Data entries
══════

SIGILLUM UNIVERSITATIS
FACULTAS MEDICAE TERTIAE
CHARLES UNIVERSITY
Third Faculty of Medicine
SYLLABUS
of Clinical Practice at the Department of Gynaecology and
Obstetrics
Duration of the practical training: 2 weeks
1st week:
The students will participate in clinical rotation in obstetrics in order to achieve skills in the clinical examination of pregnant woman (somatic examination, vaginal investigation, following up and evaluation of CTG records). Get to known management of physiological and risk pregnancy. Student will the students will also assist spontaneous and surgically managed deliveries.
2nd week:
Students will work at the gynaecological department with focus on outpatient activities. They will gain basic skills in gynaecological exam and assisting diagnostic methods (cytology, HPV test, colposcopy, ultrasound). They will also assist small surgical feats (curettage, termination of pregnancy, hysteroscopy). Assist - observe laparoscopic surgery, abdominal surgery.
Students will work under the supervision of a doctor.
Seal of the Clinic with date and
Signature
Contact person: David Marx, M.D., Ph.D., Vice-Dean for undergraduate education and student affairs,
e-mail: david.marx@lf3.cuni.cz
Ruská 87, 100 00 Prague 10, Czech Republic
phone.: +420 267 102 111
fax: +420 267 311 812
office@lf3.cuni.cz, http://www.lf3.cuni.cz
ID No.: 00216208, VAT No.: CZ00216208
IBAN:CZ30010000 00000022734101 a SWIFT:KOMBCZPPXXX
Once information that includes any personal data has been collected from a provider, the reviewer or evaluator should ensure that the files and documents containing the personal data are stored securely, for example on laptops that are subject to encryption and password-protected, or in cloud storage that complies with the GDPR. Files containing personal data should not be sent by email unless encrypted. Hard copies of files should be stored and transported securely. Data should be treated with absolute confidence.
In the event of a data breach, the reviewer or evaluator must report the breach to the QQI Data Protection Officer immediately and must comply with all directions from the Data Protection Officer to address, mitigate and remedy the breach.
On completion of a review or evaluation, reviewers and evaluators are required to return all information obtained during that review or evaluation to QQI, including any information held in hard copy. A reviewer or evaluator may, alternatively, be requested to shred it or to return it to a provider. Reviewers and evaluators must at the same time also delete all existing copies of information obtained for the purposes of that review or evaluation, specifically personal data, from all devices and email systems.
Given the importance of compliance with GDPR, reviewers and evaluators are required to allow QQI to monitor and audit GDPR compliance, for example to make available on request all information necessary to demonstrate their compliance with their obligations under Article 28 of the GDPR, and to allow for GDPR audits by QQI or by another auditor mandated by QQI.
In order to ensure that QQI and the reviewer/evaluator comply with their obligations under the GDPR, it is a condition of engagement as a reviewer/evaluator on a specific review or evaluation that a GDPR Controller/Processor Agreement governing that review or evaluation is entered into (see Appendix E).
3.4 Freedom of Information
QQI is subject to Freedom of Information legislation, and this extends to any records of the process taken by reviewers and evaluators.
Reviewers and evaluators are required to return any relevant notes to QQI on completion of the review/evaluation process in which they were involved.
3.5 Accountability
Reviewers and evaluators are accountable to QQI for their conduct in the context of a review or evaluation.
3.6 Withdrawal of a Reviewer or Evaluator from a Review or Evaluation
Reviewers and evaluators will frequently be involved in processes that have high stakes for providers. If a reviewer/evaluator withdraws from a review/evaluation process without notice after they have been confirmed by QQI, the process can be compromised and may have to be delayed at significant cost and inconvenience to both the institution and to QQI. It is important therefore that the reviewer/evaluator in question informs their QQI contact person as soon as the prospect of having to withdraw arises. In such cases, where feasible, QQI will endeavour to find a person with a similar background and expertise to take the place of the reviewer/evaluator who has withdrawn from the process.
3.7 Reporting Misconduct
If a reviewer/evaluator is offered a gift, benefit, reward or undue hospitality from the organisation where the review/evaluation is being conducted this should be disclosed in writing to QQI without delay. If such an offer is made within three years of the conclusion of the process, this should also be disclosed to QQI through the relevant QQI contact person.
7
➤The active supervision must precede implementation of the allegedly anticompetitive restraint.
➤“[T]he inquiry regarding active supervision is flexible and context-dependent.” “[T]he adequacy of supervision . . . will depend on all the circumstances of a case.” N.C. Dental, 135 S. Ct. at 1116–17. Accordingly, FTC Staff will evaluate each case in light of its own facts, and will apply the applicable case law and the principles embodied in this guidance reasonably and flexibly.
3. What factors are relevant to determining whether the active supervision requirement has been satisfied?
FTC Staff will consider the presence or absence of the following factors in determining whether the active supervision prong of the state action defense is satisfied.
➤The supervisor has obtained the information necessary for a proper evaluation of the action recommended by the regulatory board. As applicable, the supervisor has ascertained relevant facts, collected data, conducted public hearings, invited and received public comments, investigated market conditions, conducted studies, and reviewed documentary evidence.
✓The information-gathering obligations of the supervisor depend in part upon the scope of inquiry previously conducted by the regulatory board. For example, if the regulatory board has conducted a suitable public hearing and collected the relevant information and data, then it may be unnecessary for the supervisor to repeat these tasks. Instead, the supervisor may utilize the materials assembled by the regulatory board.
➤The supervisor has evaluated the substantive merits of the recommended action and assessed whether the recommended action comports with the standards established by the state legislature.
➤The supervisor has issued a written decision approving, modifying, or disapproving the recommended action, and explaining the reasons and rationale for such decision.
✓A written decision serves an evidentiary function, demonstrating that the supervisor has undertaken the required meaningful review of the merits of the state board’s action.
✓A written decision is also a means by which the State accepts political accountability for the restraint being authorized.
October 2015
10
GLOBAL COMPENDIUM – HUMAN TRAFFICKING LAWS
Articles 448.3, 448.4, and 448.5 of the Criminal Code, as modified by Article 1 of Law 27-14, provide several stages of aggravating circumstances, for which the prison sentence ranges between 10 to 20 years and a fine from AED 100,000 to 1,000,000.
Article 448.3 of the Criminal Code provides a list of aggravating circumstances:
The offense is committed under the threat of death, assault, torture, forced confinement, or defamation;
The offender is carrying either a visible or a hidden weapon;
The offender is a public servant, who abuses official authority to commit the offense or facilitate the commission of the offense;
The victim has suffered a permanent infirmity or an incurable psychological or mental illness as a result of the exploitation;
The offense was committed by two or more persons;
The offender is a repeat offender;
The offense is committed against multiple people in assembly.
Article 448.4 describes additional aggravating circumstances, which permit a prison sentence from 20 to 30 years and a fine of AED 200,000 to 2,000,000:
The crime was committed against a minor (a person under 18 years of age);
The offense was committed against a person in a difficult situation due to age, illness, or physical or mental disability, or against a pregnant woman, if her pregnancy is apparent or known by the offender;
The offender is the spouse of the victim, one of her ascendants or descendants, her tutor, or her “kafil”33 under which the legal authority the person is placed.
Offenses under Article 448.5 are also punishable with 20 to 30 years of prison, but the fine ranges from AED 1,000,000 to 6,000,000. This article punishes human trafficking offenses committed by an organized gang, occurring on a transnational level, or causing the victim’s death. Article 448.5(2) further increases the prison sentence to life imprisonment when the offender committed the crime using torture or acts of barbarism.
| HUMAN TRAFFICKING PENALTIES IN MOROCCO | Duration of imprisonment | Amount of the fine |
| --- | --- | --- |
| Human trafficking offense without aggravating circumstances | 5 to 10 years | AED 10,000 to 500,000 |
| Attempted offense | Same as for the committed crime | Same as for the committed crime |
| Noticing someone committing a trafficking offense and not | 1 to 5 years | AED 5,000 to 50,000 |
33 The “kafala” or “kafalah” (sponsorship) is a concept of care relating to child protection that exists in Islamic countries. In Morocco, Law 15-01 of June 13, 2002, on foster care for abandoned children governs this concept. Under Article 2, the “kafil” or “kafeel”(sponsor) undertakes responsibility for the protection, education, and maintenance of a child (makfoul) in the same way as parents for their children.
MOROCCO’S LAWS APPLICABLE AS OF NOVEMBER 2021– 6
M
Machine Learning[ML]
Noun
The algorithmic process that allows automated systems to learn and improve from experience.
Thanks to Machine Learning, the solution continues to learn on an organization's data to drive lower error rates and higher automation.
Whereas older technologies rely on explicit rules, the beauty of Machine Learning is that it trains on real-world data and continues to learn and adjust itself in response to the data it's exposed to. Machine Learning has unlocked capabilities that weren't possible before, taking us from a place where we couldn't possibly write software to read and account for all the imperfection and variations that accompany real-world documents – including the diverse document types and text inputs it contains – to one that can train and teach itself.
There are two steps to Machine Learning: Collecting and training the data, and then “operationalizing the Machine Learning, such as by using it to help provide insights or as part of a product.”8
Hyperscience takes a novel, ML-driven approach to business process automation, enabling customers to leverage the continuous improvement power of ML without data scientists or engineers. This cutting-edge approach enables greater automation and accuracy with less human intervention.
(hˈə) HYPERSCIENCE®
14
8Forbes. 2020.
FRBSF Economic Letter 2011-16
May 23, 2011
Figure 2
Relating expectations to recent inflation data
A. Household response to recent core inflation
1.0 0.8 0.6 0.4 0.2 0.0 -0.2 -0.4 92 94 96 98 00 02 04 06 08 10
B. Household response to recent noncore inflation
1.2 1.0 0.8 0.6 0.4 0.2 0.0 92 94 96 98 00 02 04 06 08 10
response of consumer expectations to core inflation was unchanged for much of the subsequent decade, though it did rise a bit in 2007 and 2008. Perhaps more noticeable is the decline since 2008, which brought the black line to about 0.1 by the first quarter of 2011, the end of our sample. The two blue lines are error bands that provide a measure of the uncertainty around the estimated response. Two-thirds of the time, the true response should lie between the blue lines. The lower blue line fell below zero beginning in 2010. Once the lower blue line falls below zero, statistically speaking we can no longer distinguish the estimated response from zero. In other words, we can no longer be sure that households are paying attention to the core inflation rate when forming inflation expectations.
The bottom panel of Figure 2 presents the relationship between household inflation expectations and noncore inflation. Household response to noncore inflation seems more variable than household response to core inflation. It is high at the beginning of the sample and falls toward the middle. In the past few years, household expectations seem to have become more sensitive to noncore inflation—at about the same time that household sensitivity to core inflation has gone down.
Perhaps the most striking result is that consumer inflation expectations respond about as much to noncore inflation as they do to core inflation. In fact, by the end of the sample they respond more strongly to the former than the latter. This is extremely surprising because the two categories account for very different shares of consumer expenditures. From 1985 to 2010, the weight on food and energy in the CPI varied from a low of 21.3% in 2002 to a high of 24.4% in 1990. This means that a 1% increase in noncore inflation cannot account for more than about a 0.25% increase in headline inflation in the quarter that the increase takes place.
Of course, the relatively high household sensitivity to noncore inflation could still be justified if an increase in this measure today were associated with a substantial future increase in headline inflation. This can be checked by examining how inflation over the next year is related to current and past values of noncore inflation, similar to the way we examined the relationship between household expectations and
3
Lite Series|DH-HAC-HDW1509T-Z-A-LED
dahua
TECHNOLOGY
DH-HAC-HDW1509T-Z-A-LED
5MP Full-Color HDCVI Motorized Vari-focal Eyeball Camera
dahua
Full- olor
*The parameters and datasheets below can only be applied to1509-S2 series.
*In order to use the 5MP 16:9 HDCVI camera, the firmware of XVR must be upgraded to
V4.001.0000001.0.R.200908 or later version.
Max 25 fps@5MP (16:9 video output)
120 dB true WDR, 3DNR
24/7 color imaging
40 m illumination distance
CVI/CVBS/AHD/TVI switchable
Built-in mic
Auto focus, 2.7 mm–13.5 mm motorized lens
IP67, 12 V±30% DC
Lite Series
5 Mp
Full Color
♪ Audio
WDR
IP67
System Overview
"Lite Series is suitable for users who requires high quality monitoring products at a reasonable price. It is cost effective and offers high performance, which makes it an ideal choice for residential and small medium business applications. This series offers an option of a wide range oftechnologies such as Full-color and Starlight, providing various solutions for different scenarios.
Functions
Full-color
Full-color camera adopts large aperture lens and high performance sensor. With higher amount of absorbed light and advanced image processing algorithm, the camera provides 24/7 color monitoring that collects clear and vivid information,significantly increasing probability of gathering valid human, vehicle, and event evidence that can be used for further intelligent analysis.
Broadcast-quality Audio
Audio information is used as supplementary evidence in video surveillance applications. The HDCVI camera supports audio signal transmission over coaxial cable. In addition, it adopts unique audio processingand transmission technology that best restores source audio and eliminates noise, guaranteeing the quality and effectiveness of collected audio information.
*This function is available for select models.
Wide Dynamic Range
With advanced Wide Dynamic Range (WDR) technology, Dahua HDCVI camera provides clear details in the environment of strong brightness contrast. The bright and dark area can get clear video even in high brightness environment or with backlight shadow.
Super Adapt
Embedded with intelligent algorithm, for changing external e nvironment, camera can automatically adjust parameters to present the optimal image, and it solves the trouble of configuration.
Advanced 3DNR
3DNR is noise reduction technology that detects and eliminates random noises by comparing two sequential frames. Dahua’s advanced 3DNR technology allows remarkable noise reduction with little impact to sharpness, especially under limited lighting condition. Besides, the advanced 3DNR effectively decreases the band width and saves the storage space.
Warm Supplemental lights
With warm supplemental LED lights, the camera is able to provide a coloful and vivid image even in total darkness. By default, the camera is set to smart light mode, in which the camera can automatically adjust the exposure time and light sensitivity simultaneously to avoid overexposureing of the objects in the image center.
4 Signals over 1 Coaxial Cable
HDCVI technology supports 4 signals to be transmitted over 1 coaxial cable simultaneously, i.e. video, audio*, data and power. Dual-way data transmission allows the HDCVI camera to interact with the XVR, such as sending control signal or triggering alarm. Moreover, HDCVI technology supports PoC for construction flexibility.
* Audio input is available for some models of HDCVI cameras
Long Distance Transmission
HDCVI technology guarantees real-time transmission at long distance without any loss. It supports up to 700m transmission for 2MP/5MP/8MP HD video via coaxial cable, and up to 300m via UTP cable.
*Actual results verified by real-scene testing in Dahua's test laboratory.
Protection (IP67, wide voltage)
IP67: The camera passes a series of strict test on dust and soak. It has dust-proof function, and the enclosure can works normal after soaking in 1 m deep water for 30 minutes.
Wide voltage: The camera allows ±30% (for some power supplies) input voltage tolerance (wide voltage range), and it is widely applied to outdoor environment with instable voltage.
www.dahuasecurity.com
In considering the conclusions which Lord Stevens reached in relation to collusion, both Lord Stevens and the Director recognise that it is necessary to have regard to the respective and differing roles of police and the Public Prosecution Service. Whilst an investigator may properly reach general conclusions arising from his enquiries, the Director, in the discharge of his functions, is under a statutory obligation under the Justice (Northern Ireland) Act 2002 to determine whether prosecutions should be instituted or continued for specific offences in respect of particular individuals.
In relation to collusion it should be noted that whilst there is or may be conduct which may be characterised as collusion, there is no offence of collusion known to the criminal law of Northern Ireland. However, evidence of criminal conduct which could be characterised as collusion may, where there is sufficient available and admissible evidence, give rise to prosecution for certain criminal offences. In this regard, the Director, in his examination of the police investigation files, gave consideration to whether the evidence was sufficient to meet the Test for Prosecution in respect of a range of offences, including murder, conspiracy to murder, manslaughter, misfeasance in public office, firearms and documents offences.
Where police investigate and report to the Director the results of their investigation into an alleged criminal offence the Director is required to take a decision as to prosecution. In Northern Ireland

══════

WHAT IS EXPECTED:
Starting at the line that has "A. Household response" and ending at the line that has "1.2 1.0 0.8", please write out the lines above exactly, leaving out all others.

RESPONSE AREA:
A. Household response to recent core inflation
1.0 0.8 0.6 0.4 0.2 0.0 -0.2 -0.4 92 94 96 98 00 02 04 06 08 10
B. Household response to recent noncore inflation
1.2 1.0 0.8 0.6 0.4 0.2 0.0 92 94 96 98 00 02 04 06 08 10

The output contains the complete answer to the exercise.